→ WHAT TO DO
Pull out every line with the word "Barockresidenz" from the entries below.

** INFORMATION SUPPLIED follows **

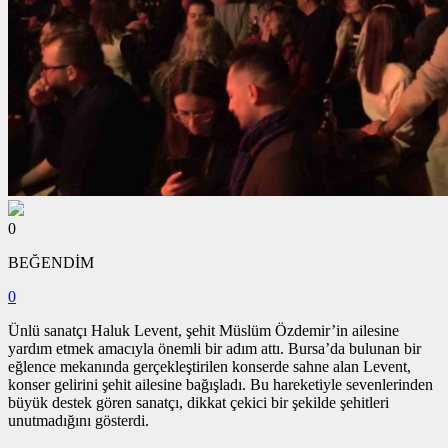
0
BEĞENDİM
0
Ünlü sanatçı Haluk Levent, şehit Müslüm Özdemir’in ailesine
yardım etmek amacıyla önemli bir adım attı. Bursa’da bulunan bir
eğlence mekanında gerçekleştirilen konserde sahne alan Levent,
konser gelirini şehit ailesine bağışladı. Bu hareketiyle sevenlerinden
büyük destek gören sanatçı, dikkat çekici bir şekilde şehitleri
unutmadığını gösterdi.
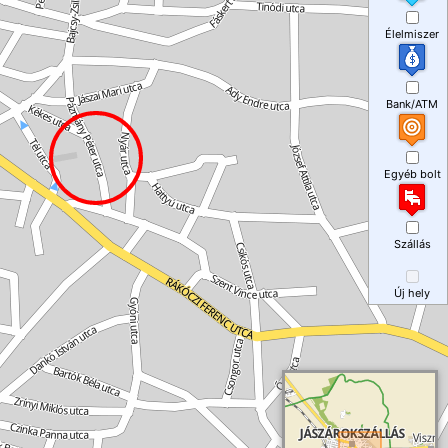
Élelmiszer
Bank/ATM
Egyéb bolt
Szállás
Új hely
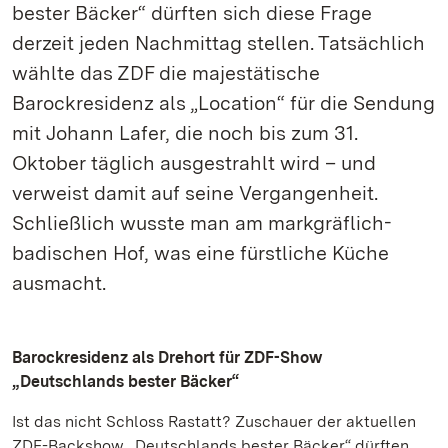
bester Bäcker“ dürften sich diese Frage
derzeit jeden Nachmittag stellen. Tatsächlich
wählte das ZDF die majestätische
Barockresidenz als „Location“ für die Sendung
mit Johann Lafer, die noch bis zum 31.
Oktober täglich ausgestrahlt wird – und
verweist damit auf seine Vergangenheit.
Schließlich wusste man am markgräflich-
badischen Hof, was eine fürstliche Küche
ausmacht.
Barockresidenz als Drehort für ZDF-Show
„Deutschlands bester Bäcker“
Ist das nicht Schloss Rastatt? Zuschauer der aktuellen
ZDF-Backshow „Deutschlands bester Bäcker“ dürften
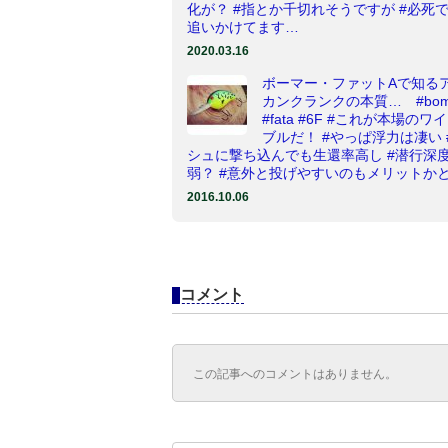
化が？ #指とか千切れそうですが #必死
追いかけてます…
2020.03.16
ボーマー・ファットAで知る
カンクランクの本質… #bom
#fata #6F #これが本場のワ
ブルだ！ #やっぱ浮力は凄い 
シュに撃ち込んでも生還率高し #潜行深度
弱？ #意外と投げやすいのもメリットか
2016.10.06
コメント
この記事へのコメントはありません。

** End of INFORMATION SUPPLIED **

→ ANSWER SECTION
Barockresidenz als „Location“ für die Sendung
Barockresidenz als Drehort für ZDF-Show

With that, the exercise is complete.